House Passes Highway Bill, Sets Up Conference With Senate

Legislation that would reform a safety performance scoring program for motor carriers and set in motion efforts to expand the role young truckers may have in interstate commerce passed the U.S. House of Representatives on Nov. 5.

The bill passed the House, as amended, by a vote of 363-64. That vote set up a request for a meeting with the Senate so transportation leaders from both chambers may meet to produce a compromised highway bill. The House-passed $325 billion legislation authorizes transportation programs for six years.

The Republican chairmen of the House and Senate transportation panels anticipate sending the president compromised multiyear highway legislation before Thanksgiving.

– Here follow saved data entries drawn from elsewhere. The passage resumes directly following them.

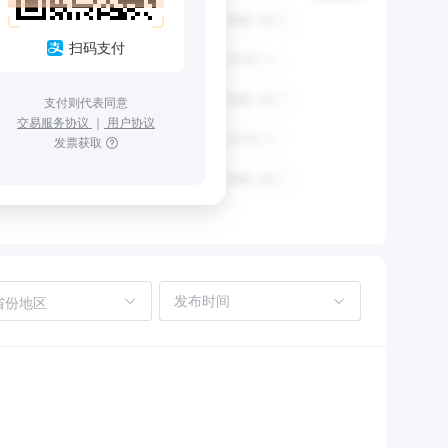
扫码支付
支付则代表同意
交易服务协议
｜
用户协议
发票获取
省份地区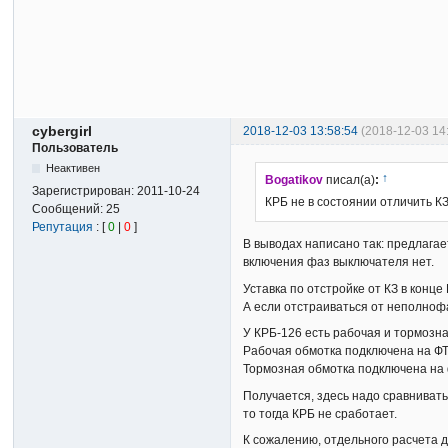
cybergirl
2018-12-03 13:58:54
(2018-12-03 14
Пользователь
Неактивен
↑
Bogatikov
писал(а)
:
Зарегистрирован:
2011-10-24
КРБ не в состоянии отличить К
Сообщений:
25
Репутация
: [
0
|
0
]
В выводах написано так: предлагает
включения фаз выключателя нет.
Уставка по отстройке от КЗ в конце 
А если отстраиваться от неполноф
У КРБ-126 есть рабочая и тормозна
Рабочая обмотка подключена на ФТО
Тормозная обмотка подключена на 
Получается, здесь надо сравнивать
то тогда КРБ не сработает.
К сожалению, отдельного расчета д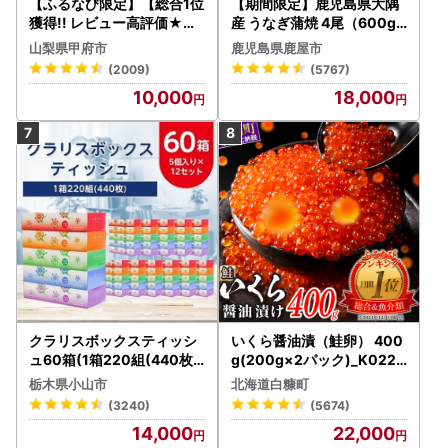
【ふるなび限定】【総合1位
【期間限定】鹿児島県大隅
獲得!! レビュー高評価★】
産 うなぎ蒲焼 4尾（600g
〈2026年度配送分〉山梨
） KN007-004-04-cp18
山梨県甲府市
鹿児島県鹿屋市
県産 シャインマスカット 2
うなぎ 鰻 魚 惣菜 総菜
(2009)
(5767)
～3房（1.0kg以上）シャイ
10,000
18,000
ン フルーツ FN-Limited-S
P
クラリスボックスティッシ
いくら醤油漬（鮭卵） 400
ュ60箱(1箱220組(440枚))
g(200g×2パック)_K022-
(5個入り×12セット)【配送
1676
栃木県小山市
北海道白糠町
不可地域：離島・沖縄県】
(3240)
(5674)
【1256759】
14,000
22,000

That would meet a Nov. 20 expiration of highway funding authority.

Overall, the House bill would require the Federal Motor Carrier Safety Administration to make “corrective actions” to the agency’s Compliance, Safety, Accountability program that scores motor carriers for their safety. Before passing the vote, the House on Nov. 4 beat back an effort by Rep. Lois Frankel (D-Fla.) to keep CSA scores public while federal regulators review the program responsible for the scoring. Frankel’s amendment failed by a voice vote.



The House also rejected an effort by Rep. John Lewis (D-Ga.) seeking to remove a provision designed to pave the way for drivers younger than 21 to operate trucks across state lines. Lewis’ amendment failed on a 181-248 vote.

Like the Senate-passed highway bill, the legislation provides three years of backing for highway programs despite its six-year authorization.

The bill “provides strong reforms and policies to help us improve America’s transportation system, and now we can get to work on resolving the differences with the Senate bill and carry a final measure over the goal line,” said Transportation and Infrastructure Committee Chairman Bill Shuster  (R-Pa.), the bill’s sponsor.

"We congratulate Chairman Shuster and Ranking Member [Peter] DeFazio for leading the passage of a long-term, bipartisan highway bill," said ATA President Bill Graves. "Now we urge House and Senate leaders to come together on a final bill that increases highway investment to send to President Obama this year."

Bud Wright, executive director of the American Association of State Highway and Transportation Officials, added: “The momentum is there, and we encourage both chambers to quickly proceed to conference negotiations so a bill can be sent to the president prior to Nov. 20.”